YOUR OBJECTIVE
Exactly the lines below from the one with "vfov_deg: 73.9" up to and including the one with "exposure_s: 1/125" make up the answer, with nothing else added.
### SOURCE RECORDS
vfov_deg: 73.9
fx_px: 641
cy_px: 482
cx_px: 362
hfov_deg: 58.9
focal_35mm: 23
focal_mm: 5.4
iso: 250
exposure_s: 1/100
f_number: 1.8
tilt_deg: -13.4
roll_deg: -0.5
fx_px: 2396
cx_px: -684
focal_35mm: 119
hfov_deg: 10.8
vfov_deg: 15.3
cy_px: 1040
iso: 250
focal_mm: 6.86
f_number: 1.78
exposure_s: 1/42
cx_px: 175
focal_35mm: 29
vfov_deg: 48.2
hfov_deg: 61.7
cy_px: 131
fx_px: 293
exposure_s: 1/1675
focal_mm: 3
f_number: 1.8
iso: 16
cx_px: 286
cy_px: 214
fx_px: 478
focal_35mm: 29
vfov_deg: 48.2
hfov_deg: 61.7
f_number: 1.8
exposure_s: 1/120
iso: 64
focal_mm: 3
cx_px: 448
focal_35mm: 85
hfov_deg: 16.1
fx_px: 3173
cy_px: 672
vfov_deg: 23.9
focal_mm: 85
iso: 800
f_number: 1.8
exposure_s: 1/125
######
### SOURCE RECORDS
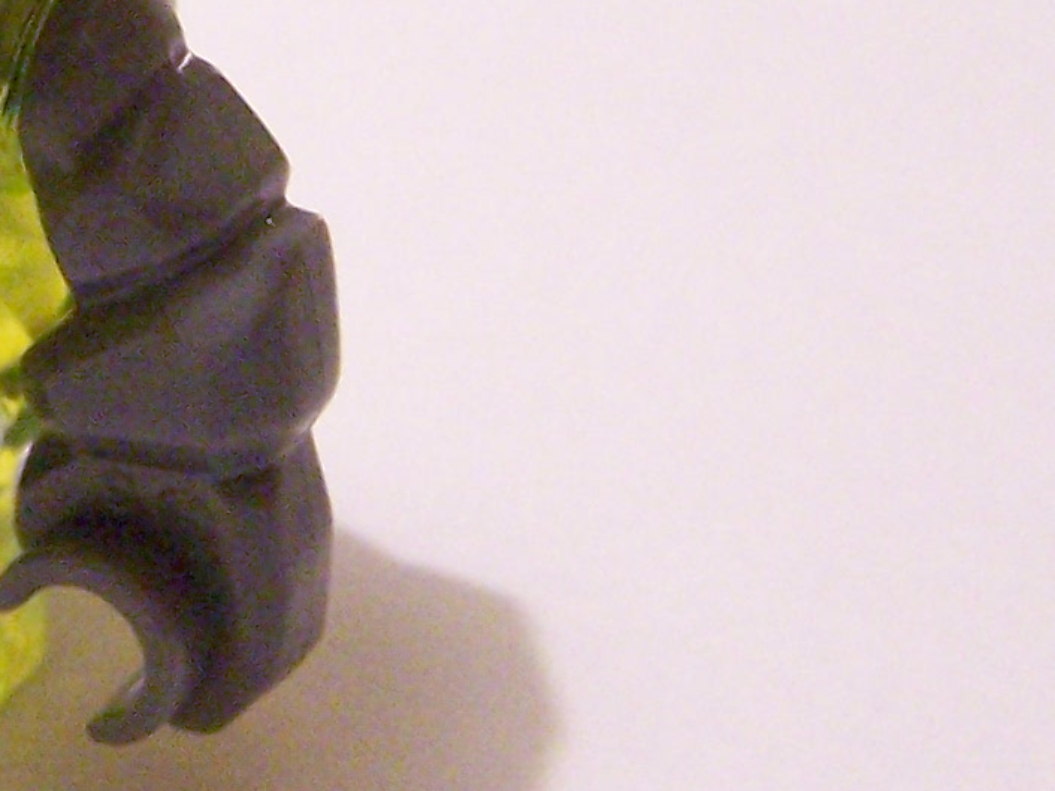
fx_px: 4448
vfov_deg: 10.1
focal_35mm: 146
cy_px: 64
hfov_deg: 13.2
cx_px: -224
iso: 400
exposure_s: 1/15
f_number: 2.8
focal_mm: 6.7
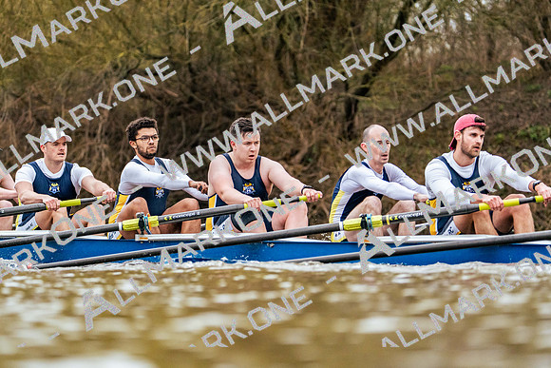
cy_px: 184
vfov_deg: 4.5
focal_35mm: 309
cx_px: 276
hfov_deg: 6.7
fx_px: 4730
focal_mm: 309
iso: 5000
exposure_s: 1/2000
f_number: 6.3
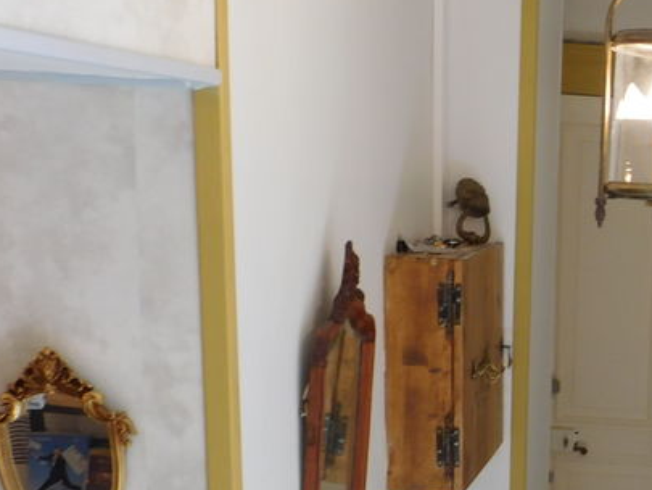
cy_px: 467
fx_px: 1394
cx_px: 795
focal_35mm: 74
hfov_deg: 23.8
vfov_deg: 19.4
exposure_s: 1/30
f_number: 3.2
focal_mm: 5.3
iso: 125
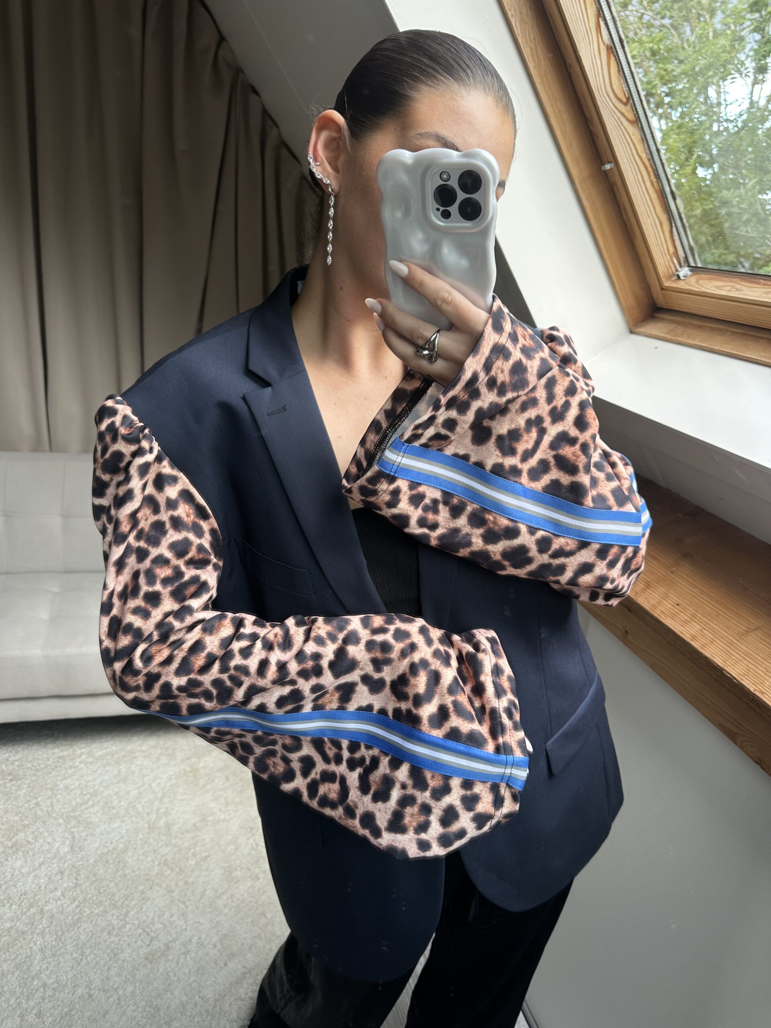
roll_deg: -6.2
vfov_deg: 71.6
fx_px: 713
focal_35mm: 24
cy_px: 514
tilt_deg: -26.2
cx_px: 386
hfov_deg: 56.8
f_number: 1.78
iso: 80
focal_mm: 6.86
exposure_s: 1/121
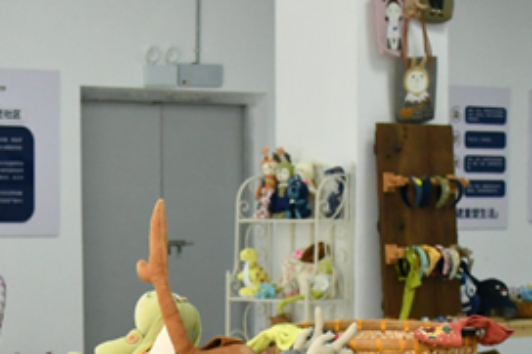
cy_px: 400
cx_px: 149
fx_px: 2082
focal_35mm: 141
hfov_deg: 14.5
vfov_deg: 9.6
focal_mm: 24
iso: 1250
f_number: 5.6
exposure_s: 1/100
######
ANSWER BOX
vfov_deg: 73.9
fx_px: 641
cy_px: 482
cx_px: 362
hfov_deg: 58.9
focal_35mm: 23
focal_mm: 5.4
iso: 250
exposure_s: 1/100
f_number: 1.8
tilt_deg: -13.4
roll_deg: -0.5
fx_px: 2396
cx_px: -684
focal_35mm: 119
hfov_deg: 10.8
vfov_deg: 15.3
cy_px: 1040
iso: 250
focal_mm: 6.86
f_number: 1.78
exposure_s: 1/42
cx_px: 175
focal_35mm: 29
vfov_deg: 48.2
hfov_deg: 61.7
cy_px: 131
fx_px: 293
exposure_s: 1/1675
focal_mm: 3
f_number: 1.8
iso: 16
cx_px: 286
cy_px: 214
fx_px: 478
focal_35mm: 29
vfov_deg: 48.2
hfov_deg: 61.7
f_number: 1.8
exposure_s: 1/120
iso: 64
focal_mm: 3
cx_px: 448
focal_35mm: 85
hfov_deg: 16.1
fx_px: 3173
cy_px: 672
vfov_deg: 23.9
focal_mm: 85
iso: 800
f_number: 1.8
exposure_s: 1/125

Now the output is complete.